Pictured: A March 2015 Cedar Project Partnership meeting. The Partnership are the Indigenous governance for the Cedar Project, and co-authored the research.
A new study by The Cedar Project demonstrates that young Indigenous people who use drugs in BC are dying at an alarming rate – nearly 13 times Canadians their age. The findings point to concerning associations between death and Hepatitis C infection, having previously tried to commit suicide, and recent non-fatal overdose.
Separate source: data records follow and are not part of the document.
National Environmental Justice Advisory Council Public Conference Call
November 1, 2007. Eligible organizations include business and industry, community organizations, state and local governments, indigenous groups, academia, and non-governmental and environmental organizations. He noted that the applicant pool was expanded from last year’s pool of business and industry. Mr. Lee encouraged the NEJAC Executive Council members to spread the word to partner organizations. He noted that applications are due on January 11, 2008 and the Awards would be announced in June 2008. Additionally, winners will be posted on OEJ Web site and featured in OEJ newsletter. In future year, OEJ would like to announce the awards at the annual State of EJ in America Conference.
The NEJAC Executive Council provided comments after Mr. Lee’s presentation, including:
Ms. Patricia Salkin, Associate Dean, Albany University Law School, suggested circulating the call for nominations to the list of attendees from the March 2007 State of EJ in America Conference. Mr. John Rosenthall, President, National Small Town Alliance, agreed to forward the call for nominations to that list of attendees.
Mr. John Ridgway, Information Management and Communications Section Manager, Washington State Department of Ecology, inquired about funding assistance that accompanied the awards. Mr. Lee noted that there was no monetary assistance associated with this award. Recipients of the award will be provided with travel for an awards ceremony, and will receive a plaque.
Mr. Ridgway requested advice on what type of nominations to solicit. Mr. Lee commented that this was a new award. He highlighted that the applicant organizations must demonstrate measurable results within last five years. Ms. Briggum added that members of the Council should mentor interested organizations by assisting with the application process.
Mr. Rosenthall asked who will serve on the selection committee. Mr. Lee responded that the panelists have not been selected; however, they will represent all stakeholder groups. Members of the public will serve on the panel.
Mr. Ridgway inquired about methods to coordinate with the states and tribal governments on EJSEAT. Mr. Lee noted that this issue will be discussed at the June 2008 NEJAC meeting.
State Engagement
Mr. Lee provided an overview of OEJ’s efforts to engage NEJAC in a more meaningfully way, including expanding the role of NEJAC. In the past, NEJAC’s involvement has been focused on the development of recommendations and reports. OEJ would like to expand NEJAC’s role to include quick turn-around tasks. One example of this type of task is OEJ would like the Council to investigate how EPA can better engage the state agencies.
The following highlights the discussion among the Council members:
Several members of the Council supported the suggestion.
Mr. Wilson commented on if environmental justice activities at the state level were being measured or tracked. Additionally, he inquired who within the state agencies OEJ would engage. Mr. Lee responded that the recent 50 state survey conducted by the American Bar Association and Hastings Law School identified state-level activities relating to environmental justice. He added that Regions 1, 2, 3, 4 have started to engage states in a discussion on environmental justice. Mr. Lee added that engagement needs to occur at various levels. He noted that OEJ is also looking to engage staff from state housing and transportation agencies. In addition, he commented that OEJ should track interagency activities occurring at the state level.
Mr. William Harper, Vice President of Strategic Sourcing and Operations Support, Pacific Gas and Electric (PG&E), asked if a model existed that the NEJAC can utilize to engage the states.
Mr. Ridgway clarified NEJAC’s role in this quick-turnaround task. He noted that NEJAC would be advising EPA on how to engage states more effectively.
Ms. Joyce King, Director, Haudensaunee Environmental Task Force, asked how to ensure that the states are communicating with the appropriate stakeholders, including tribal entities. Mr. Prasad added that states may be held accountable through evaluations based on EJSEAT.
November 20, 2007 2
Researchers followed 610 young Indigenous people who use drugs in Vancouver and Prince George. Forty participants died between 2003 and 2014. Mortality rates among young women were almost double those of young men. Among those who took their own lives, 80% were young women; among those died by overdose, 73% were young women; and among those who died of illnesses including HIV and Hepatitis C, 73% were young women.
“These deaths involve our relations, our loved ones. They carry with them deep personal sorrow. Since this analysis was completed, we have lost 26 more of our children – 16 women and girls. Why do our children continue to die?” said Mary Teegee, Executive Director of Child & Family Services at Carrier Sekani Family Services who is Gitk’san and Carrier from Takla Lake First Nation and chair of The Cedar Project Partnership. “Keeping our young women safe means pursuing justice for those who have been murdered and are still missing, looking at the root causes of vulnerability, and providing holistic, cultural services for families and communities.”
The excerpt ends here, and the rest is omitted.